When you’re looking for garden ideas, set aside a small area for growing leafy greens such as lettuces, spinach or kale, or any cabbage-type plant. 

This is very tempting to slugs and snails as an easy-to-access ground-level food source.

Jamie said: “You can definitely pick up trays of young lettuce for an inexpensive amount to use for this purpose.

“And, if the pests don’t eat it, you get some salad leaves for your own use.”

If the idea of sacrificing a head of lettuce or your marigolds to slugs is too much for you, you can try tricking slugs with clippings.

Jamie explained: “The other alternative is to have a less-used area of your garden where a small pile of clippings or leaves could be kept, as this type of environment is popular with slugs and other garden creatures for both food and shelter.”

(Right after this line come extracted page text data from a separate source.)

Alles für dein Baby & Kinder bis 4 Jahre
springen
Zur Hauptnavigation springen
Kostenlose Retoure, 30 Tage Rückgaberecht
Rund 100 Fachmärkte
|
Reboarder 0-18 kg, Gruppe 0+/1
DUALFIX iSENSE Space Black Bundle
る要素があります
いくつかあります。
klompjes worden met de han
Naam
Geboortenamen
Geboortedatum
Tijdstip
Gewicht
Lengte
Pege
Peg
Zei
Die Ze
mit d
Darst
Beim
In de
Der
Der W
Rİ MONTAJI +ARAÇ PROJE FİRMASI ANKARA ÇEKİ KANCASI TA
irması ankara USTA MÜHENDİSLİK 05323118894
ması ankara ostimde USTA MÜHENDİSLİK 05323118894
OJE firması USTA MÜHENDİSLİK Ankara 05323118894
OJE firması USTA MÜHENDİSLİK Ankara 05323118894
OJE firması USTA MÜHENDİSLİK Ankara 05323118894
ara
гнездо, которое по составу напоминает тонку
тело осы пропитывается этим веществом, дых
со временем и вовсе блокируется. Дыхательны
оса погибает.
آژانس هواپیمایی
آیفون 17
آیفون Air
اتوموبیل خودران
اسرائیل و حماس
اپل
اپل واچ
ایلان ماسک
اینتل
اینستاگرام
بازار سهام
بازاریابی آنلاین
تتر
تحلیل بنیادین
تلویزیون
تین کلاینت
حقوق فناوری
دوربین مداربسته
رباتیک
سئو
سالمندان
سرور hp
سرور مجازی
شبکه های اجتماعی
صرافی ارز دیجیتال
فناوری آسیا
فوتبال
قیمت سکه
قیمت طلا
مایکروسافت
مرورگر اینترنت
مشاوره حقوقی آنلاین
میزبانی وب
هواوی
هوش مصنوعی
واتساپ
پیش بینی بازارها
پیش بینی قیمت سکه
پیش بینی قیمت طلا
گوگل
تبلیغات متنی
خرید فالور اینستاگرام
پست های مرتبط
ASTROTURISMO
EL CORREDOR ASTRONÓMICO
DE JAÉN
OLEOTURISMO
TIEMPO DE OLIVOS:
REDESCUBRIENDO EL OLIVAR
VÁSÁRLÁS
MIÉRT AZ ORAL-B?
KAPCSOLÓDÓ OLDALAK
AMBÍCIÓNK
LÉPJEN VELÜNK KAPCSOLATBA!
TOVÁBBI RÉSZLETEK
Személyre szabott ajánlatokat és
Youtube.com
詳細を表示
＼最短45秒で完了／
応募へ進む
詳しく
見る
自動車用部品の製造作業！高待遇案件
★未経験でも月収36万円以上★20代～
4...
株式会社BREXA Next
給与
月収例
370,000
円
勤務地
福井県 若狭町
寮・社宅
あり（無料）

It’s also a good idea to leave leftover lettuce or leafy vegetable trimmings – bits that could feasibly be composted – out in a small pile somewhere away from the plants you want to keep.

This is to tempt your slimy enemies away from precious produce.

Jamie added: “In theory, if there is enough of an easy food source around at ground level, the slugs will be less interested in your other prize plants.”

Another natural method of dealing with a slug problem is to plant some natural pesticides.

Astrantia, fennel, rosemary and anise will all ward off slugs, so consider planting these as a protective and fragrant border.